Upaya mitigasi tidak hanya bertumpu pada teknologi modifikasi cuaca, tetapi juga dilakukan melalui peningkatan kapasitas masyarakat, optimalisasi infrastruktur, serta penguatan sistem peringatan dini.
Langkah pertama yakni pembersihan dan bormalisasi saluran air bekerj sama dengan Dinas Sumber Daya Air, Dinas Lingkungan Hidup, dan pihak terkait.
“Pemprov DKI Jakarta rutin melakukan pembersihan saluran, waduk, dan memastikan pompa air berfungsi optimal,” ujarnya.

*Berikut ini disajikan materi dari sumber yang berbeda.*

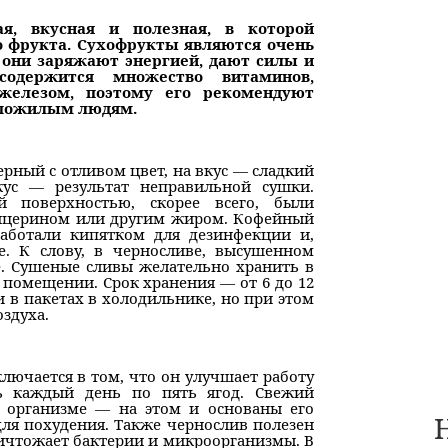
я, вкусная и полезная, в которой
о фрукта. Сухофрукты являются очень
они заряжают энергией, дают силы и
содержится множество витаминов,
железом, поэтому его рекомендуют
 пожилым людям.
рный с отливом цвет, на вкус — сладкий
кус — результат неправильной сушки.
 поверхностью, скорее всего, были
лицерином или другим жиром. Кофейный
работали кипятком для дезинфекции и,
е. К слову, в черносливе, высушенном
е. Сушеные сливы желательно хранить в
помещении. Срок хранения — от 6 до 12
 в пакетах в холодильнике, но при этом
оздуха.
лючается в том, что он улучшает работу
ть каждый день по пять ягод. Свежий
 организме — на этом и основаны его
для похудения. Также чернослив полезен
ничтожает бактерии и микроорганизмы. В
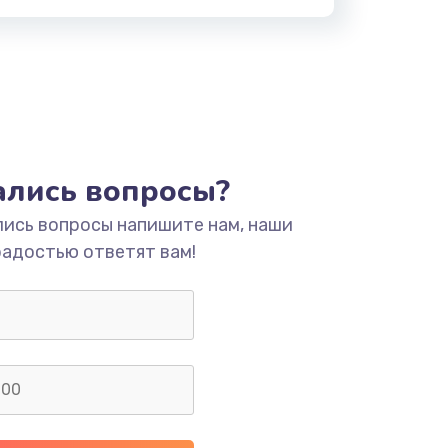
тались вопросы?
лись вопросы напишите нам, наши
радостью ответят вам!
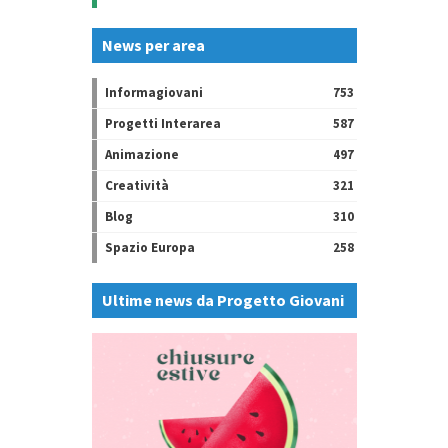
News per area
Informagiovani
753
Progetti Interarea
587
Animazione
497
Creatività
321
Blog
310
Spazio Europa
258
Ultime news da Progetto Giovani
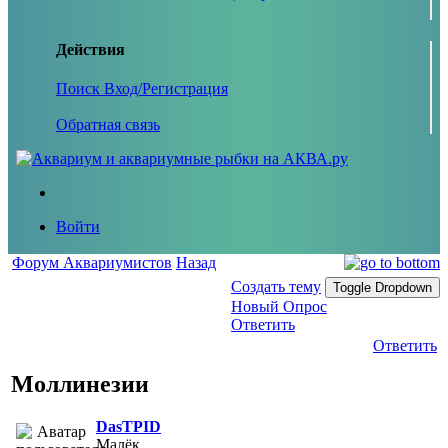
Действия
Поиск
Вход/Регистрация
Обратная связь
Войти
Форум Аквариумистов
Назад
Создать тему
Toggle Dropdown
Новый Опрос
Ответить
Ответить
Моллинезии
DasTPID
Малёк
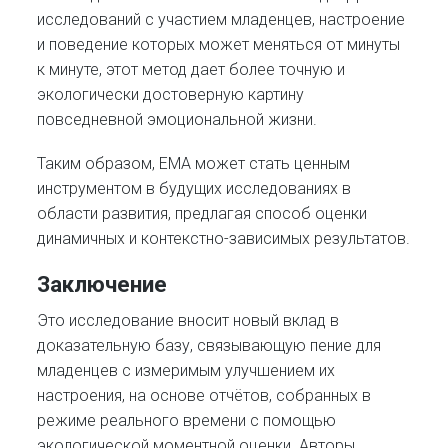
исследований с участием младенцев, настроение
и поведение которых может меняться от минуты
к минуте, этот метод дает более точную и
экологически достоверную картину
повседневной эмоциональной жизни.
Таким образом, EMA может стать ценным
инструментом в будущих исследованиях в
области развития, предлагая способ оценки
динамичных и контекстно-зависимых результатов.
Заключение
Это исследование вносит новый вклад в
доказательную базу, связывающую пение для
младенцев с измеримым улучшением их
настроения, на основе отчётов, собранных в
режиме реального времени с помощью
экологической моментной оценки. Авторы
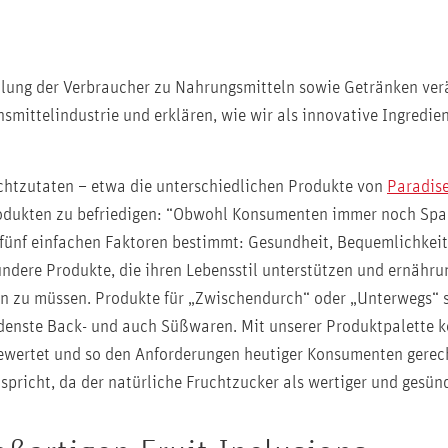
tellung der Verbraucher zu Nahrungsmitteln sowie Getränken ver
nsmittelindustrie und erklären, wie wir als innovative Ingredie
uchtzutaten – etwa die unterschiedlichen Produkte von
Paradise
rodukten zu befriedigen: “Obwohl Konsumenten immer noch Spaß
n fünf einfachen Faktoren bestimmt: Gesundheit, Bequemlichkei
dere Produkte, die ihren Lebensstil unterstützen und ernährun
 zu müssen. Produkte für „Zwischendurch“ oder „Unterwegs“ si
edenste Back- und auch Süßwaren. Mit unserer Produktpalette 
ewertet und so den Anforderungen heutiger Konsumenten gerech
pricht, da der natürliche Fruchtzucker als wertiger und gesün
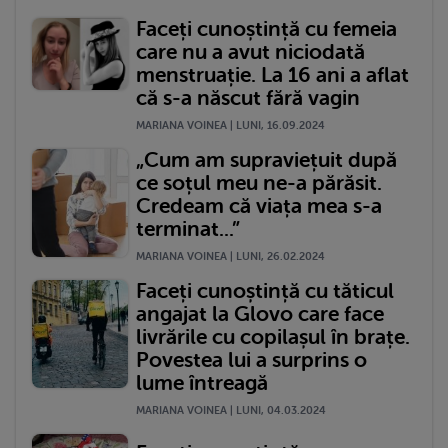
Faceți cunoștință cu femeia
care nu a avut niciodată
menstruație. La 16 ani a aflat
că s-a născut fără vagin
MARIANA VOINEA | LUNI, 16.09.2024
„Cum am supraviețuit după
ce soțul meu ne-a părăsit.
Credeam că viața mea s-a
terminat...”
MARIANA VOINEA | LUNI, 26.02.2024
Faceți cunoștință cu tăticul
angajat la Glovo care face
livrările cu copilașul în brațe.
Povestea lui a surprins o
lume întreagă
MARIANA VOINEA | LUNI, 04.03.2024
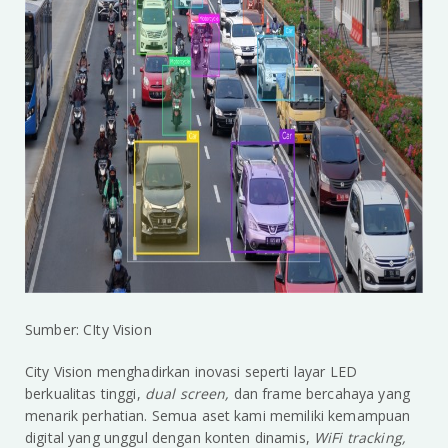
Sumber: CIty Vision
City Vision menghadirkan inovasi seperti layar LED
berkualitas tinggi,
dual screen,
dan frame bercahaya yang
menarik perhatian. Semua aset kami memiliki kemampuan
digital yang unggul dengan konten dinamis,
WiFi tracking,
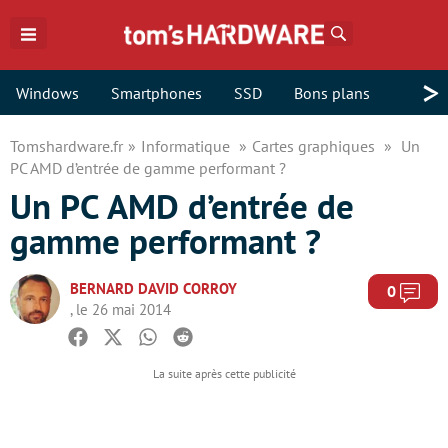
Rechercher
>
Windows
Smartphones
SSD
Bons plans
Tomshardware.fr
Informatique
Cartes graphiques
Un
PC AMD d’entrée de gamme performant ?
Un PC AMD d’entrée de
gamme performant ?
BERNARD DAVID CORROY
Com
0
, le 26 mai 2014
Facebook
Twitter
Whatsapp
Reddit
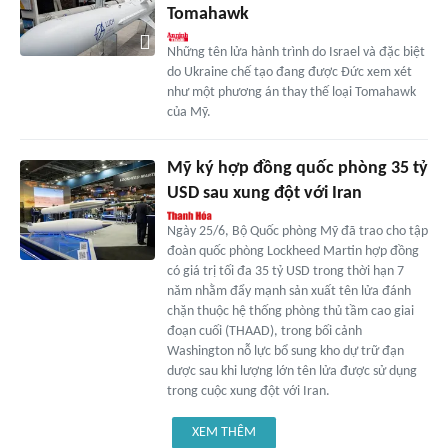
Tomahawk
Những tên lửa hành trình do Israel và đặc biệt
do Ukraine chế tạo đang được Đức xem xét
như một phương án thay thế loại Tomahawk
của Mỹ.
Mỹ ký hợp đồng quốc phòng 35 tỷ
USD sau xung đột với Iran
Ngày 25/6, Bộ Quốc phòng Mỹ đã trao cho tập
đoàn quốc phòng Lockheed Martin hợp đồng
có giá trị tối đa 35 tỷ USD trong thời hạn 7
năm nhằm đẩy mạnh sản xuất tên lửa đánh
chặn thuộc hệ thống phòng thủ tầm cao giai
đoạn cuối (THAAD), trong bối cảnh
Washington nỗ lực bổ sung kho dự trữ đạn
dược sau khi lượng lớn tên lửa được sử dụng
trong cuộc xung đột với Iran.
XEM THÊM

Kemudian memperkuat sistem peringatan dini dengan mengembangkan sistem informasi berbasis data cuaca, tinggi muka air, dan potensi genangan, yang disebarluaskan secara real-time kepada masyarakat melalui berbagai kanal komunikasi.
Selanjutnya melakukan simulasi dan pelatihan kesiapsiagaan kebencanaan di tingkat RW dan kelurahan.
“Masyarakat dibekali pengetahuan untuk melakukan langkah penyelamatan diri dan evakuasi bila diperlukan,” sambung Budi.
BPBD juga melakukan pemetaan wilayah rawan genangan dan penyusunan rencana kontinjensi bersama lintas sektor.
Hal ini agar penanganan darurat dapat dilakukan secara cepat, tepat, dan terkoordinasi.
BPBD juga aktif memberikan edukasi dan sosialisasi publik melalui berbagai kanal, termasuk media sosial untuk mengajak masyarakat menjaga kebersihan lingkungan, tidak membuang sampah sembarangan, dan meningkatkan kewaspadaan terhadap potensi bencana.
Dengan berbagai langkah mitigasi ini, diharapkan seluruh pihak dapat berperan aktif dalam menjaga lingkungan dan meminimalisir dampak bencana hidrometeorologi.
“Sinergi antara pemerintah, lembaga teknis, dan masyarakat menjadi kunci utama untuk mewujudkan Jakarta yang tangguh menghadapi bencana,” pungkas Budi.